╭─ Extracted information
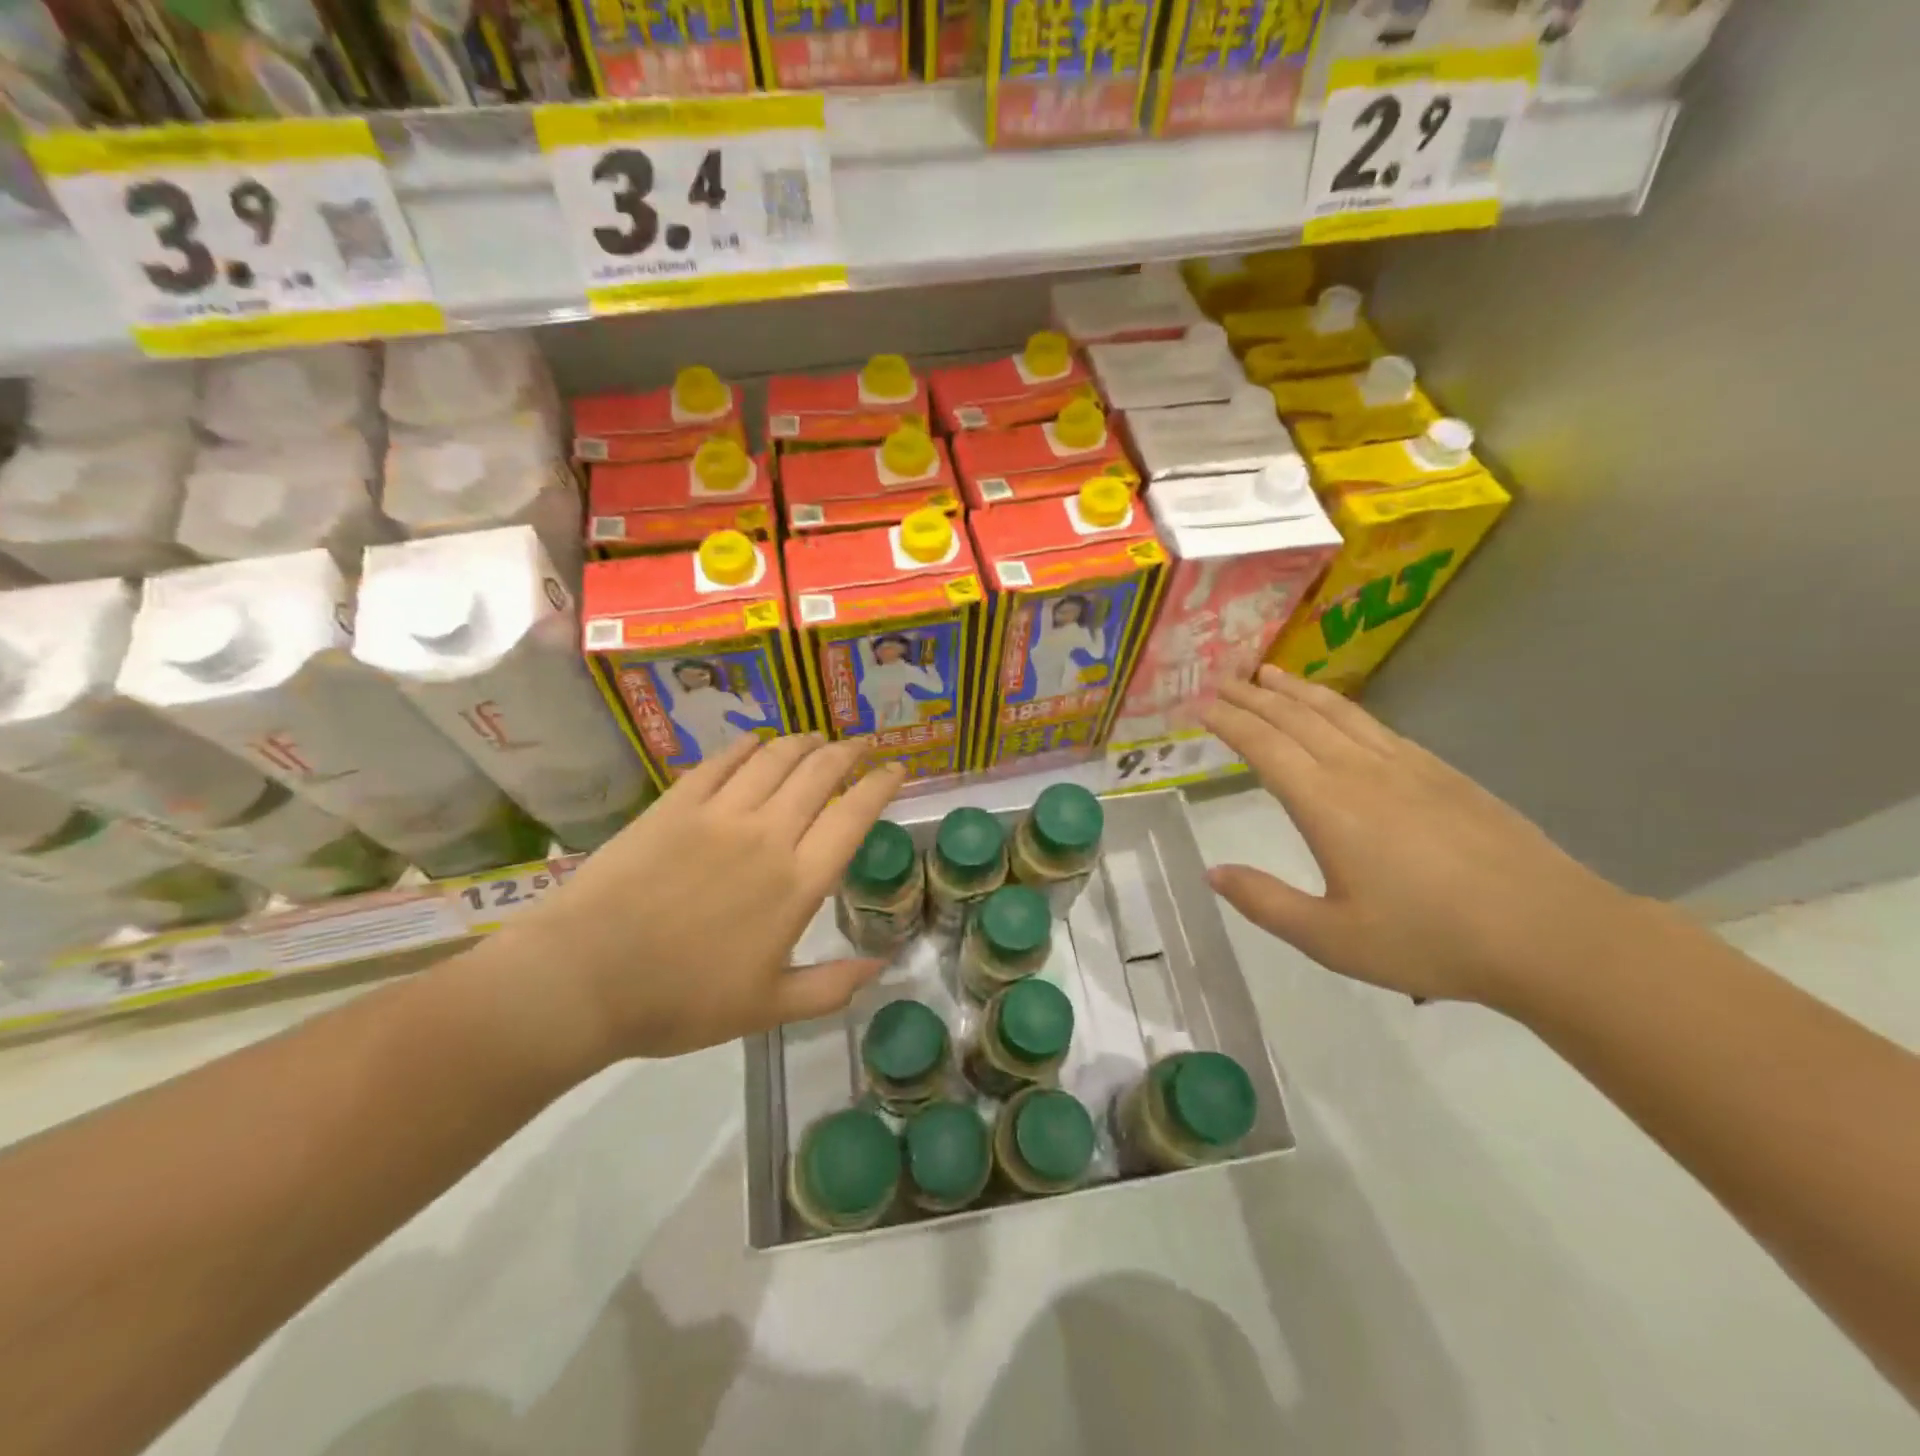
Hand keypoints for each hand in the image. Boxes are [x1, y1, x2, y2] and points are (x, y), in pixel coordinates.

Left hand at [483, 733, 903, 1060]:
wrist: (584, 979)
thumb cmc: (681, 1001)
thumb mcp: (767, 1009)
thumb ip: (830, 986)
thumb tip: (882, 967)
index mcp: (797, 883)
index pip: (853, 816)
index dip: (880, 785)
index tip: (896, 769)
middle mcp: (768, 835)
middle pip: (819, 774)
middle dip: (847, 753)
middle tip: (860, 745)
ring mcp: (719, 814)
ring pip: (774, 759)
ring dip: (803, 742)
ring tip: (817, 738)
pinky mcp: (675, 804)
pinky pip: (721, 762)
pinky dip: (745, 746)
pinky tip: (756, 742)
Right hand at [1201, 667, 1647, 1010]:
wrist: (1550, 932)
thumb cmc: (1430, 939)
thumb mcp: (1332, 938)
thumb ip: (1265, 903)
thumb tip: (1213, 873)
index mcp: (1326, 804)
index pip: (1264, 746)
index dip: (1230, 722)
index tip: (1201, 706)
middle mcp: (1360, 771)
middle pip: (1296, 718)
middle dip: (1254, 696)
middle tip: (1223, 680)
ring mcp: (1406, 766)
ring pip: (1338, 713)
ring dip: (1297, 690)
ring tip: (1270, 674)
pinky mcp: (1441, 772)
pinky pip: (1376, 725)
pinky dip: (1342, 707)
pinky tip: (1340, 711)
╰─
*What to work on*. With "thumb" as the string to find, copy every line of the records that holds it.

*Response for this exercise*.
thumb cmc: (681, 1001)
thumb mcp: (767, 1009)
thumb ip: (830, 986)
thumb tip: (882, 967)
thumb cmc: (1430, 939)
thumb mcp: (1332, 938)
thumb ip: (1265, 903)
thumb tip: (1213, 873)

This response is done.